(Excerpts from a dataset)
*** Begin section ***

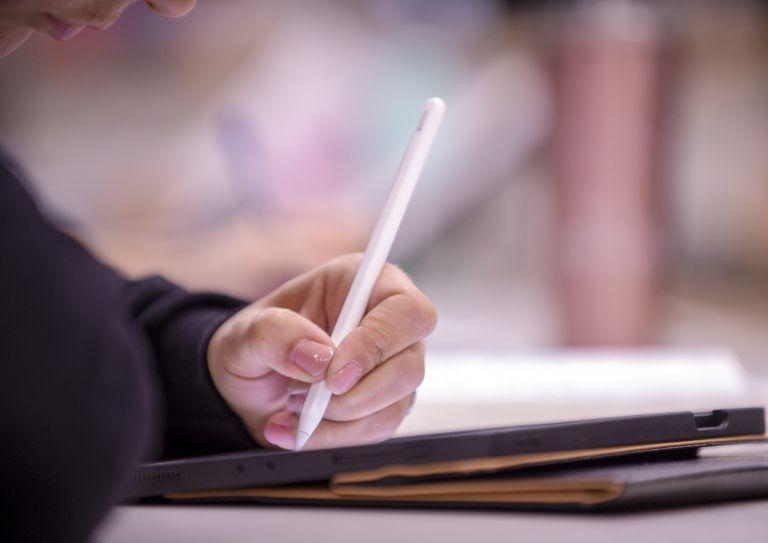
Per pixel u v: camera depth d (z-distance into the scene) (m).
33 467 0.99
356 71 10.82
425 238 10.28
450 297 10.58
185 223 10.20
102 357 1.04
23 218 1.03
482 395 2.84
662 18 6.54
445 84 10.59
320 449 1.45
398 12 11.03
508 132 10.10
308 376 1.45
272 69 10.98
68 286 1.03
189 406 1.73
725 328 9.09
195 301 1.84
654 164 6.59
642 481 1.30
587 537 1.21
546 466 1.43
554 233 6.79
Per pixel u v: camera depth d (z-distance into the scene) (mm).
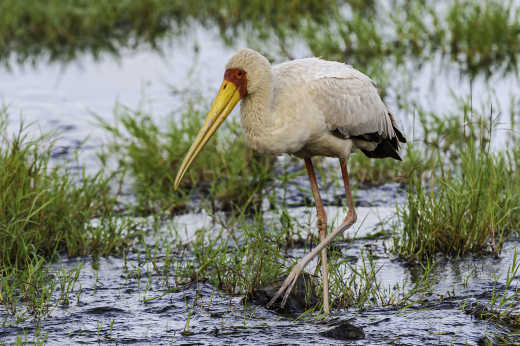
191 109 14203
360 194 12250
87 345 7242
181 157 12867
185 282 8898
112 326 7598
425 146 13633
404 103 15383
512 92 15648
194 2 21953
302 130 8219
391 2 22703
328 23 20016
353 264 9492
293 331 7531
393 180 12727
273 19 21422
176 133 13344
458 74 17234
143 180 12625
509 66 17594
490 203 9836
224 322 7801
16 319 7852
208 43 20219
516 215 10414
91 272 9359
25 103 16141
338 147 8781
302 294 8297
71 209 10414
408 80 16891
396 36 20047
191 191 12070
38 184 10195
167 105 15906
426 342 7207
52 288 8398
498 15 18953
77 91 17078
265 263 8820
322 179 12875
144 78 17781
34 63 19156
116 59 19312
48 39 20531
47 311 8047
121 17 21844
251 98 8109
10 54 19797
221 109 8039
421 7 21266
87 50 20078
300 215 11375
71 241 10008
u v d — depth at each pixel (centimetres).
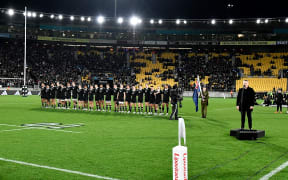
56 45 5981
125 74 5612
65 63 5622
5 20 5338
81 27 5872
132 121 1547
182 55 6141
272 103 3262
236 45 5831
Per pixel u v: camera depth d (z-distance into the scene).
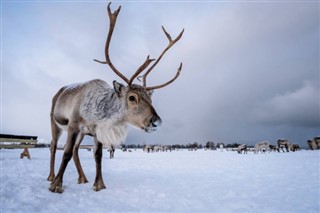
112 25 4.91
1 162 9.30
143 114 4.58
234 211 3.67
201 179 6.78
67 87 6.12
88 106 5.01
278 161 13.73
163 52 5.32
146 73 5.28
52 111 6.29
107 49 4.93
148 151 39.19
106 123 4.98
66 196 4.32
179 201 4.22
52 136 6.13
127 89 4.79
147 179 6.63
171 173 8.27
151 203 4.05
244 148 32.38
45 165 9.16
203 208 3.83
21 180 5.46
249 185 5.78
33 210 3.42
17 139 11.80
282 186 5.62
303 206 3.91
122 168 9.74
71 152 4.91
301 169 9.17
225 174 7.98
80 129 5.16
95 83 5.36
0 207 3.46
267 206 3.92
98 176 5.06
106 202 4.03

*** End section ***
*** Begin section ***

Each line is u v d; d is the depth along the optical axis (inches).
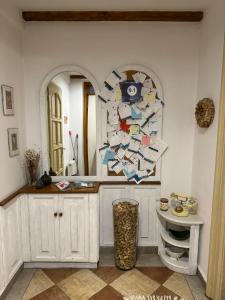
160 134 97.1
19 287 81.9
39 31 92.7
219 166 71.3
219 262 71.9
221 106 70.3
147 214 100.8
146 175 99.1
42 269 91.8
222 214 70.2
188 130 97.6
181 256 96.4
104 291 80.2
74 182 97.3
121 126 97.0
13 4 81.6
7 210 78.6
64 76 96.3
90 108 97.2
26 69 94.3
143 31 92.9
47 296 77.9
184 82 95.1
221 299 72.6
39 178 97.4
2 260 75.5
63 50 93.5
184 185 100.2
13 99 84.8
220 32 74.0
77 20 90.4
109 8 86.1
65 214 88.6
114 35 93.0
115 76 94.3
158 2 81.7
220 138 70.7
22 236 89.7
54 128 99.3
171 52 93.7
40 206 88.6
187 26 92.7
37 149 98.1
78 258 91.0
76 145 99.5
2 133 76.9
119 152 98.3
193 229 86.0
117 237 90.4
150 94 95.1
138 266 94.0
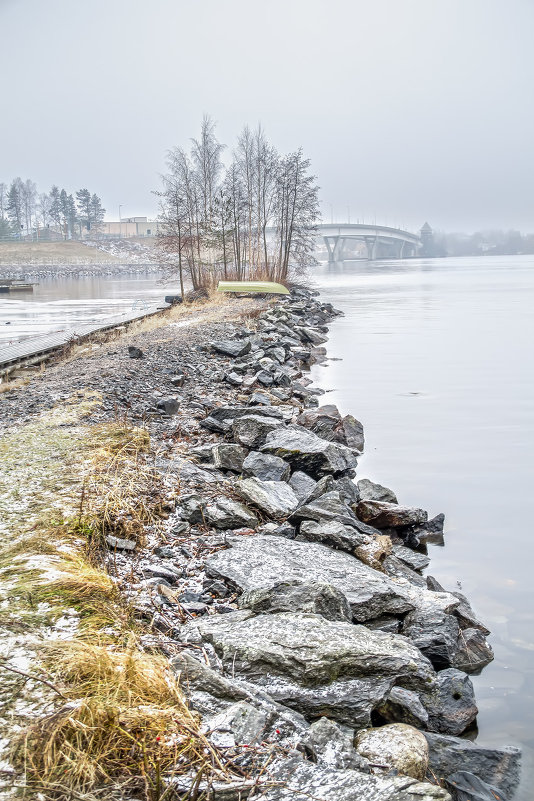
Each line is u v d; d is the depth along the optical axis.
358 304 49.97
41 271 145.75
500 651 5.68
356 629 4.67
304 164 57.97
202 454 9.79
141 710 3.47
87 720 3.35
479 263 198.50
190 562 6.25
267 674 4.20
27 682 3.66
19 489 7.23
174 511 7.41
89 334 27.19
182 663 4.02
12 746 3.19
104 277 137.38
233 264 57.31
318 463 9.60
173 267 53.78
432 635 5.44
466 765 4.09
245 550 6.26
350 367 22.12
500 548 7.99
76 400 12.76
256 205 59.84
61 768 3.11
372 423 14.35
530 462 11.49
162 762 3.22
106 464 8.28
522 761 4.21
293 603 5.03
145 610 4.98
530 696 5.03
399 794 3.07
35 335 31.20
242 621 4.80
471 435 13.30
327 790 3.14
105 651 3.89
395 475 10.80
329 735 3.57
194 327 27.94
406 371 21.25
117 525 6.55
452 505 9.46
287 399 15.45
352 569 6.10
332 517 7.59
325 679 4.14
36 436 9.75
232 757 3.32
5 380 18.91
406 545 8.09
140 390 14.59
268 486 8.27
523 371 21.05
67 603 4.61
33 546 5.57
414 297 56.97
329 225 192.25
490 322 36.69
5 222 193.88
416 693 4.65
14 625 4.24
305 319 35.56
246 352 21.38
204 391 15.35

*** End section ***
*** Begin section ***

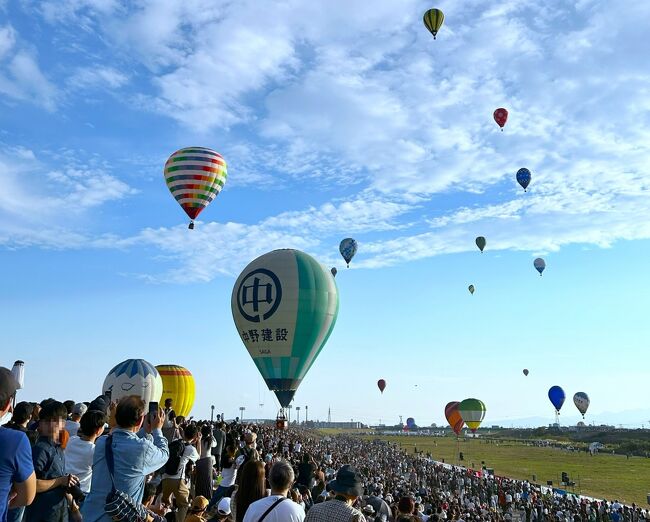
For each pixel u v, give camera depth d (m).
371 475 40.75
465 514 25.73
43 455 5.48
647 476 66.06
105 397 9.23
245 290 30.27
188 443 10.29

*** End section ***

**EXERCISE OBJECTIVE**
Reprint exactly the lines above that start at the one with "182 663 4.02" and end at the one with "204 391 15.35", keeping both and adding none.

**RESULT OF THE EXERCISE**
182 663 4.02
12 746 3.19
104 277 137.38
233 264 57.31
318 463 9.60
173 267 53.78
432 635 5.44
466 765 4.09
245 550 6.26
350 367 22.12
500 548 7.99
76 400 12.76
256 205 59.84
61 768 3.11
372 423 14.35
530 462 11.49
162 762 3.22
106 464 8.28
522 761 4.21
293 603 5.03
145 610 4.98
530 696 5.03
399 794 3.07
35 335 31.20
242 621 4.80
471 435 13.30
327 790 3.14
105 651 3.89
395 475 10.80
329 735 3.57
194 327 27.94
406 371 21.25
117 525 6.55
452 505 9.46
287 399 15.45
352 569 6.10
332 517 7.59
325 679 4.14
36 436 9.75
232 757 3.32
5 380 18.91
406 545 8.09
140 390 14.59
268 486 8.27
523 371 21.05
67 603 4.61
33 546 5.57
414 297 56.97
329 225 192.25
490 322 36.69
5 222 193.88
416 693 4.65
14 625 4.24
305 319 35.56
246 352 21.38
204 391 15.35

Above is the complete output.